# Partitions of $n$ into even number of parts versus into odd number of parts

I'm under the impression that if $$n$$ is even then the number of partitions of $$n$$ into an even number of parts exceeds the number of partitions of $$n$$ into an odd number of parts. And the opposite if $$n$$ is odd.

I feel like this is clear by looking at small examples, but I can't give a rigorous proof. I think it follows from how you make the partitions out of $$n$$ ones.

Would anyone be able to help me gain some more intuition about this or provide me with a proof? Thanks!

Your conjecture is correct for $$n>2$$.
If $$n>2$$, $$n$$ has at least one self-conjugate partition; see the answer to this question.
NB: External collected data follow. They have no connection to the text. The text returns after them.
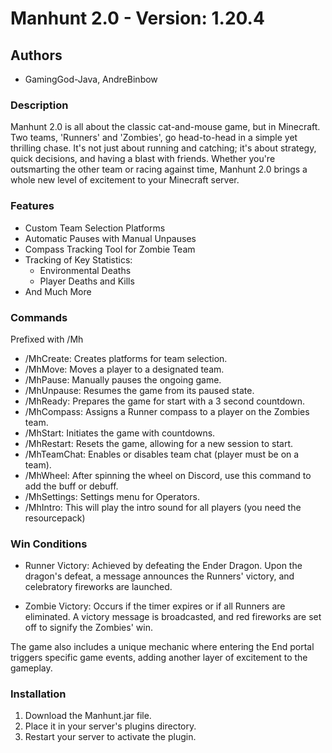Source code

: # Manhunt 2.0 - Version: 1.20.4

## Authors
- GamingGod-Java, AndreBinbow

### Description
Manhunt 2.0 is all about the classic cat-and-mouse game, but in Minecraft. Two teams, 'Runners' and 'Zombies', go head-to-head in a simple yet thrilling chase. It's not just about running and catching; it's about strategy, quick decisions, and having a blast with friends. Whether you're outsmarting the other team or racing against time, Manhunt 2.0 brings a whole new level of excitement to your Minecraft server.

### Features
* Custom Team Selection Platforms
* Automatic Pauses with Manual Unpauses
* Compass Tracking Tool for Zombie Team
* Tracking of Key Statistics:
    * Environmental Deaths
    * Player Deaths and Kills
* And Much More

### Commands
Prefixed with /Mh

* /MhCreate: Creates platforms for team selection.
* /MhMove: Moves a player to a designated team.
* /MhPause: Manually pauses the ongoing game.
* /MhUnpause: Resumes the game from its paused state.
* /MhReady: Prepares the game for start with a 3 second countdown.
* /MhCompass: Assigns a Runner compass to a player on the Zombies team.
* /MhStart: Initiates the game with countdowns.
* /MhRestart: Resets the game, allowing for a new session to start.
* /MhTeamChat: Enables or disables team chat (player must be on a team).
* /MhWheel: After spinning the wheel on Discord, use this command to add the buff or debuff.
* /MhSettings: Settings menu for Operators.
* /MhIntro: This will play the intro sound for all players (you need the resourcepack)

### Win Conditions
* Runner Victory: Achieved by defeating the Ender Dragon. Upon the dragon's defeat, a message announces the Runners' victory, and celebratory fireworks are launched.

* Zombie Victory: Occurs if the timer expires or if all Runners are eliminated. A victory message is broadcasted, and red fireworks are set off to signify the Zombies' win.

The game also includes a unique mechanic where entering the End portal triggers specific game events, adding another layer of excitement to the gameplay.

### Installation
1. Download the Manhunt.jar file.
2. Place it in your server's plugins directory.
3. Restart your server to activate the plugin.

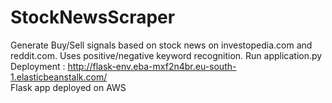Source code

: # StockNewsScraper
Generate Buy/Sell signals based on stock news on investopedia.com and reddit.com. Uses positive/negative keyword recognition. 
Run application.py
<br>
Deployment : http://flask-env.eba-mxf2n4br.eu-south-1.elasticbeanstalk.com/
<br>
Flask app deployed on AWS
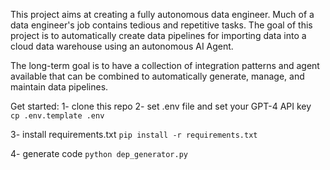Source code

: This project aims at creating a fully autonomous data engineer. Much of a data engineer's job contains tedious and repetitive tasks. The goal of this project is to automatically create data pipelines for importing data into a cloud data warehouse using an autonomous AI Agent.

The long-term goal is to have a collection of integration patterns and agent available that can be combined to automatically generate, manage, and maintain data pipelines.

Get started:
1- clone this repo
2- set .env file and set your GPT-4 API key
`` 
cp .env.template .env
``

3- install requirements.txt
``
pip install -r requirements.txt
``

4- generate code
``
python dep_generator.py 
``
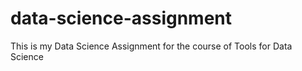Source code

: # data-science-assignment
This is my Data Science Assignment for the course of Tools for Data Science
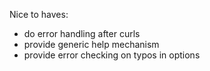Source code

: 
Nice to haves:
* do error handling after curls
* provide generic help mechanism
* provide error checking on typos in options
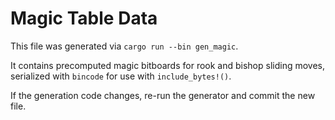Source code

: # Magic Table Data

This file was generated via `cargo run --bin gen_magic`.

It contains precomputed magic bitboards for rook and bishop sliding moves,
serialized with `bincode` for use with `include_bytes!()`.

If the generation code changes, re-run the generator and commit the new file.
If $$c(n)$$ is the number of self-conjugate partitions of $$n$$, $$c(n)=(-1)^n(p_E(n)-p_O(n))\,,$$ where $$p_E(n)$$ and $$p_O(n)$$ are the numbers of partitions of $$n$$ with an even and an odd number of parts, respectively; this is proved in the answers to this question. Thus, $$c(n)$$ is positive for $$n>2$$, so $$p_E(n)-p_O(n)$$ must be positive for even $$n>2$$ and negative for odd $$n>2$$.